Using research by leading economists, MHPC estimates that more than 14,000 jobs would be lost and prices for goods and services would markedly increase, adding $2,850 in annual expenses to the average Maine family’s budget.

Nick Isgro, Mayor of Waterville, said at the MHPC press conference, “If you look at Waterville as a whole, the majority of our businesses are small family owned operations that run on thin margins and thrift. From clothing stores, to bakeries, to car washes, there are people working now that won’t be working if this law passes. The many high school and college students working part-time and building their first work skills are going to be out of luck. I’ve even talked to some business owners that are going to have to decide if they can even stay open.”

Perhaps most important, MHPC’s report demonstrates that Question 4 would do nothing to reduce poverty in Maine.
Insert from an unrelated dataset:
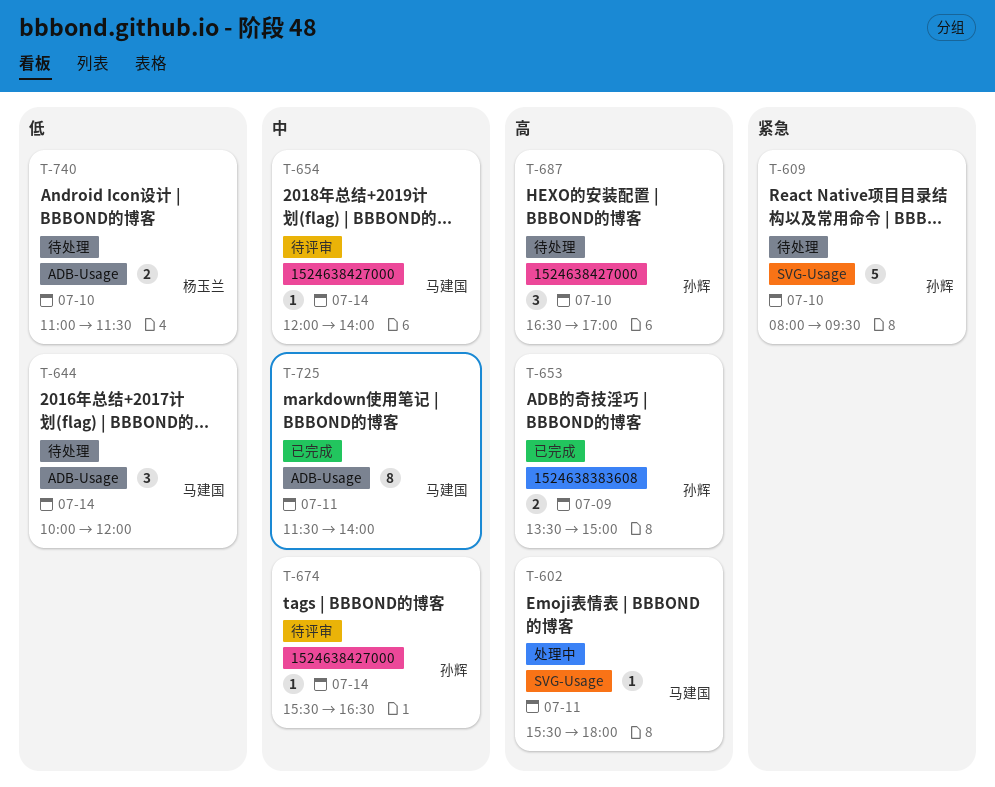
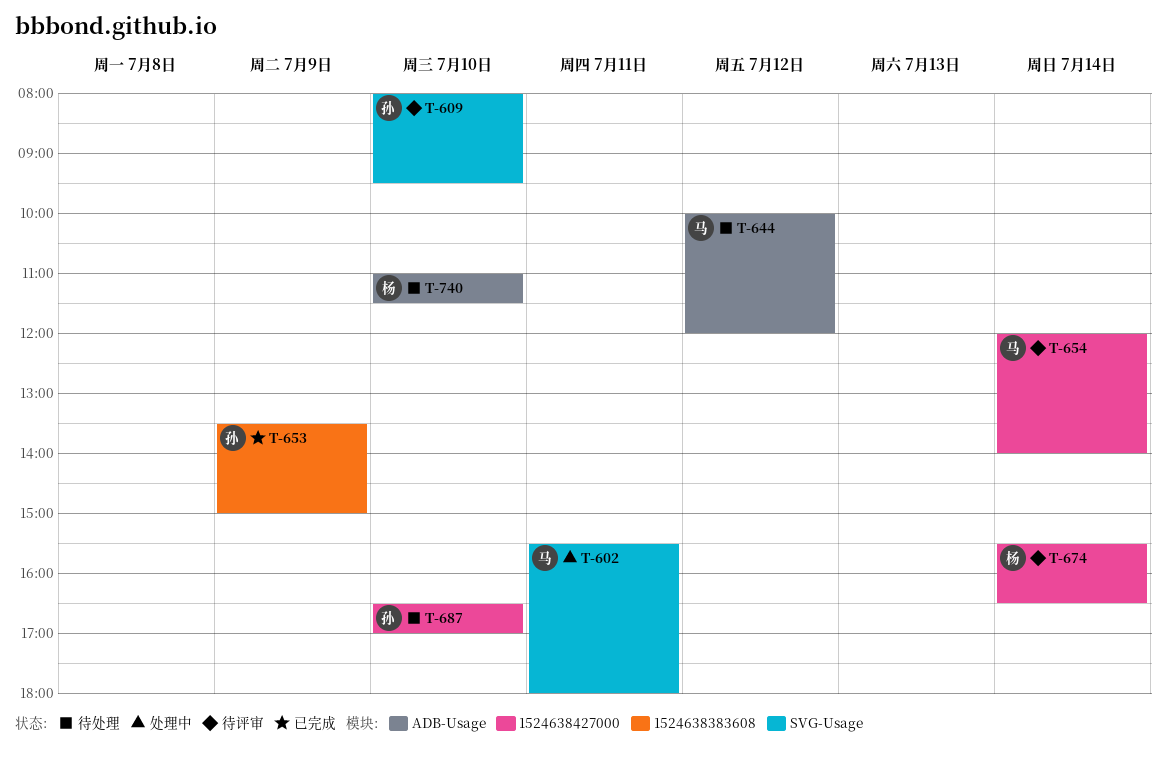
T-609, status: 待处理 -> 待评审
T-644, day: Jul 14 -> Jul 12
T-674, owner: 孙辉 -> 杨玉兰
T-725: present -> none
Partly, this is due to the fact that the majority of poor adults in Maine do not work, and so do not stand to benefit from a minimum wage increase.

According to the report, only a fraction of minimum wage workers actually live in poverty. In fact, most are teenagers living with their parents, second- or third-earners in a household, or students working part-time. In Maine, the average household income of workers who would see their wages rise under Question 4 is $57,000. That’s 235 percent of the poverty line for a family of four and nearly 17 percent more than the median household income.

Question 4 is not well targeted to help the poor. Instead of helping our most vulnerable citizens, an increase in the minimum wage would create more hardships for many low-income families by reducing job opportunities and increasing the cost of basic necessities.